Chronic renal failure
In contrast with erythropoietin, methoxy polyethylene glycol-epoetin beta shows a different activity at the receptor level characterized by a slower association to and faster dissociation from the receptor, a reduced specific activity in vitro with an increased activity in vivo, as well as an increased half-life. These differential pharmacological properties are relevant in order to achieve a once monthly dosing regimen with methoxy polyethylene glycol-epoetin beta in patients.
Methoxy polyethylene glycol-epoetin beta stimulates erythropoiesis by interaction with the erythropoietin receptor on progenitor cells in the bone marrow. As primary growth factor for erythroid development, the natural hormone erythropoietin is produced in the kidney and released into the bloodstream in response to hypoxia. In responding to hypoxia, the natural hormone erythropoietin interacts with erythroid progenitor cells to increase red cell production.
Nursing Mothers: It is unknown whether methoxy polyethylene glycol-epoetin beta is excreted in human breast milk. One animal study has shown excretion of methoxy polyethylene glycol-epoetin beta in maternal milk. A decision on whether to continue or discontinue breast-feeding or to continue or discontinue therapy with this preparation should be made taking into account the benefit of breast-feeding to the child and the benefit of this therapy to the woman.
Lack of effect: The most common reasons for incomplete response to ESAs are iron deficiency and inflammatory disorders. The following conditions may also compromise the effectiveness of ESAs therapy: chronic blood loss, bone marrow fibrosis, severe aluminium overload due to treatment of renal failure, folic acid or vitamin B12 deficiencies, and hemolysis. If all the conditions mentioned are excluded and the patient has a sudden drop of hemoglobin associated with reticulocytopenia and anti erythropoietin antibodies, examination of the bone marrow for the diagnosis of Pure Red Cell Aplasia (PRCA) should be considered.
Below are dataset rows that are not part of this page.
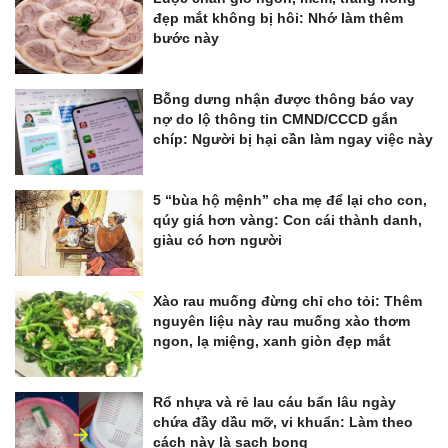
đẹp mắt không bị hôi: Nhớ làm thêm
bước này
Bỗng dưng nhận được thông báo vay
nợ do lộ thông tin CMND/CCCD gắn
chíp: Người bị hại cần làm ngay việc này
5 “bùa hộ mệnh” cha mẹ để lại cho con,
qúy giá hơn vàng: Con cái thành danh,
giàu có hơn người
Xào rau muống đừng chỉ cho tỏi: Thêm
nguyên liệu này rau muống xào thơm
ngon, lạ miệng, xanh giòn đẹp mắt
Rổ nhựa và rẻ lau cáu bẩn lâu ngày
chứa đầy dầu mỡ, vi khuẩn: Làm theo
cách này là sạch bong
If PRCA is diagnosed, therapy with MIRCERA must be discontinued and patients should not be switched to another ESA.
PRCA: PRCA caused by anti-erythropoietin antibodies has been reported in association with ESAs including MIRCERA. These antibodies have been shown to cross-react with all ESAs, and patients suspected or confirmed to have antibodies to erythropoietin should not be switched to MIRCERA.
Blood pressure monitoring: As with other ESAs, blood pressure may rise during treatment of anemia with MIRCERA. Blood pressure should be adequately controlled before, at initiation of and during treatment with MIRCERA. If high blood pressure is difficult to control by drug treatment or dietary measures, the dose of MIRCERA must be reduced or withheld.
Elderly: no adjustment of the starting dose is required in patients aged 65 years or older.
Hepatic Impairment: no adjustments of the starting dose nor dose modification rules are required in patients with any degree of hepatic impairment.